#### Given problem A
Reproduce line for line the part of the listing that opens with its first line and closes with the line containing "scientific name: Alchemilla glabra", with both of those lines included.

── Excerpt provided

# Pic of my nano tank



## stanjam (May 12, 2013)

Finally snapped a decent photo of my nano tank. From my aquarium blog: stanjam.tumblr.com


----------



## GMYukonon24s (May 3, 2009)

You have a nice tank and beautiful betta.


----------



## Italionstallion888 (Jun 29, 2013)

I like it, nice job


----------



## fisheye (Aug 12, 2013)

That's a beautiful tank, really nice setup.


----------



## stanjam (May 12, 2013)

Thank you very much for the compliments! This one is next to my bed. Love watching it. I need to get a night style light for it though!


----------



## Axelrod12 (Jun 28, 2013)

Very nice. I like the emergent growth. What type of lighting is that? It doesn't look like the stock spec lighting.


----------



## stanjam (May 12, 2013)

It is the light that came with it. Bought the fluval spec 3 kit fro a local store. I thought that it was supposed to be day/night, but is on and off led only. Plants seem to like it tho. May upgrade it at some point


----------



## Axelrod12 (Jun 28, 2013)

stanjam said:


> It is the light that came with it. Bought the fluval spec 3 kit fro a local store. I thought that it was supposed to be day/night, but is on and off led only. Plants seem to like it tho. May upgrade it at some point


Ok, I must just be used to the light on the spec2 that I have. Its a round led disc on a gooseneck. A bit different from the spec 3 I guess. I've been thinking of upgrading mine.


----------



## stanjam (May 12, 2013)

Axelrod12 said:


> Ok, I must just be used to the light on the spec2 that I have. Its a round led disc on a gooseneck. A bit different from the spec 3 I guess. I've been thinking of upgrading mine.


Yep. They changed the light for the spec 3. Still, it is a rather soft light. I may search for an upgrade on the lights. Fluval makes a compact fluorescent fixture that might do the trick.


----------

────
── Data extract

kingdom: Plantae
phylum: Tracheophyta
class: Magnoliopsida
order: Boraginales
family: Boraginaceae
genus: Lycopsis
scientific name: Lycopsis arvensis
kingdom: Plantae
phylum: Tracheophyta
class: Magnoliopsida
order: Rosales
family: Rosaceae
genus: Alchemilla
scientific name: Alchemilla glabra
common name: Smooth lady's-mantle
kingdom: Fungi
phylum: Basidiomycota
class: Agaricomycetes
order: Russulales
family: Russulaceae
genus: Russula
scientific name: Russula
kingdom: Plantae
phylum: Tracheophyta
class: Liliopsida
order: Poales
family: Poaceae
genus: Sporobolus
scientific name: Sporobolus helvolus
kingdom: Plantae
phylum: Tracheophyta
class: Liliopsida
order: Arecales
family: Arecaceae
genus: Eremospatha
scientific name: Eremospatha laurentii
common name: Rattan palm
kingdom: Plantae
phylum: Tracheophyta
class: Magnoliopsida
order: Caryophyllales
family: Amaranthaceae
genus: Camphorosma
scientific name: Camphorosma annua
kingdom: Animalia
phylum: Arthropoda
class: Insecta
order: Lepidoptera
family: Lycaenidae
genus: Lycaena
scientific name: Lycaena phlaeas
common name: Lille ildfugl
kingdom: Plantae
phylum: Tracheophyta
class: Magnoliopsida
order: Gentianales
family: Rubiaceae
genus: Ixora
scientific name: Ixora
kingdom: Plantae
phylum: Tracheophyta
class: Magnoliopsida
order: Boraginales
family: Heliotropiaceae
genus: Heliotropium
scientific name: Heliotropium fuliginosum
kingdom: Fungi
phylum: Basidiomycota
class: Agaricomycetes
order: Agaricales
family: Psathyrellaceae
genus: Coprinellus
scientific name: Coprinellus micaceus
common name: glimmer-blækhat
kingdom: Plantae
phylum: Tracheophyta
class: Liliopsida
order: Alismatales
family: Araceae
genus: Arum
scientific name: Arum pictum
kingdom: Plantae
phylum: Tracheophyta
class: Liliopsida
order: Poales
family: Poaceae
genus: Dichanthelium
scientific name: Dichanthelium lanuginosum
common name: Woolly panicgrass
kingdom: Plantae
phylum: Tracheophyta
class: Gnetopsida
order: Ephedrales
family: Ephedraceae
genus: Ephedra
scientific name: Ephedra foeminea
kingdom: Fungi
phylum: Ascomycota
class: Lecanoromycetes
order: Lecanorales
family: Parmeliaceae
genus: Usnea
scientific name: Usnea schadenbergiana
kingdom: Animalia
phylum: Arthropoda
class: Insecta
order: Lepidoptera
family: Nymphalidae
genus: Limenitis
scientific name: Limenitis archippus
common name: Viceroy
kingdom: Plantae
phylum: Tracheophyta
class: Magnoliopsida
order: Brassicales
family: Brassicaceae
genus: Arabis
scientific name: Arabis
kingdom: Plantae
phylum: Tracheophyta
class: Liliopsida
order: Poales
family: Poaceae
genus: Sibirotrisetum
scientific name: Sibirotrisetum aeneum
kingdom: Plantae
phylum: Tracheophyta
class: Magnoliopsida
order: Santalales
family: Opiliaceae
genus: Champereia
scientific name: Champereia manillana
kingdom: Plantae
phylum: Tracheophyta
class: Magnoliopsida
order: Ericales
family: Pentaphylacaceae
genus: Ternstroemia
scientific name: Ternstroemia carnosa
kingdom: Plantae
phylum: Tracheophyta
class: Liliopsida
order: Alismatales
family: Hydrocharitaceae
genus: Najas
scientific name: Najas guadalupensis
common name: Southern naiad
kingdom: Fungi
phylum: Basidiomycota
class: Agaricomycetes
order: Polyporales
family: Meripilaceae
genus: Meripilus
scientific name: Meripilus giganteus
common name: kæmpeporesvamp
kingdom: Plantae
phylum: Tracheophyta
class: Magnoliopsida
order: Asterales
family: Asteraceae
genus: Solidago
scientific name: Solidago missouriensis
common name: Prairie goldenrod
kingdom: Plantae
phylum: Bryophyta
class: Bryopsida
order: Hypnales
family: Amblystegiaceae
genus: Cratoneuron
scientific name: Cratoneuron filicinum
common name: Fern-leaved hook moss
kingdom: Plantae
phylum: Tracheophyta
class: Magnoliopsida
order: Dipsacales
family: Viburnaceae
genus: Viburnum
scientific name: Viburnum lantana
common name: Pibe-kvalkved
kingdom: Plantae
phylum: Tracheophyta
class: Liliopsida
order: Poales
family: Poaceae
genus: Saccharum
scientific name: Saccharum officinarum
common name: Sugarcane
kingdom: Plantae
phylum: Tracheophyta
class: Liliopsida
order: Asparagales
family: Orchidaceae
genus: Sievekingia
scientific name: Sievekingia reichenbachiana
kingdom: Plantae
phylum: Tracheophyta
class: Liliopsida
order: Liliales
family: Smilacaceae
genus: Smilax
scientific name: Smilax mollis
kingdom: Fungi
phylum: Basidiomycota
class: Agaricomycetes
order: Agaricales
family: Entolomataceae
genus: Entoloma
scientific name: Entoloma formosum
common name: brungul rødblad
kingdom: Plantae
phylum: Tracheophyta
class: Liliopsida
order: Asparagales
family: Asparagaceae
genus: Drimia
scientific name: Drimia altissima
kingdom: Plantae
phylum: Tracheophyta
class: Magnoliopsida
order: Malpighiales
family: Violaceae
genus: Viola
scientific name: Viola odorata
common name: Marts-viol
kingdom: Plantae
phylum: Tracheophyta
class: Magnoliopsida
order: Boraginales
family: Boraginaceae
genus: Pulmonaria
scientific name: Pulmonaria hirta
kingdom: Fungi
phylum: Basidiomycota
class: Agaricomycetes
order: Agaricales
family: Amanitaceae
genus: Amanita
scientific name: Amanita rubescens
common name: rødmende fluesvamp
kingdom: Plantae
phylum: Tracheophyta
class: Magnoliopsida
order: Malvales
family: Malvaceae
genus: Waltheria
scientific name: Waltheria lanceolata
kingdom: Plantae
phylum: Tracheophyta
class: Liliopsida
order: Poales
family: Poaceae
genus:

────

#### Given problem B
In the nano tank thread, what kit does stanjam say was bought from a local store?

#### Final answer A
kingdom: Plantae
phylum: Tracheophyta
class: Magnoliopsida
order: Boraginales
family: Boraginaceae
genus: Lycopsis
scientific name: Lycopsis arvensis
kingdom: Plantae
phylum: Tracheophyta
class: Magnoliopsida
order: Rosales
family: Rosaceae
genus: Alchemilla
scientific name: Alchemilla glabra

#### Final answer B
The Fluval Spec 3 kit.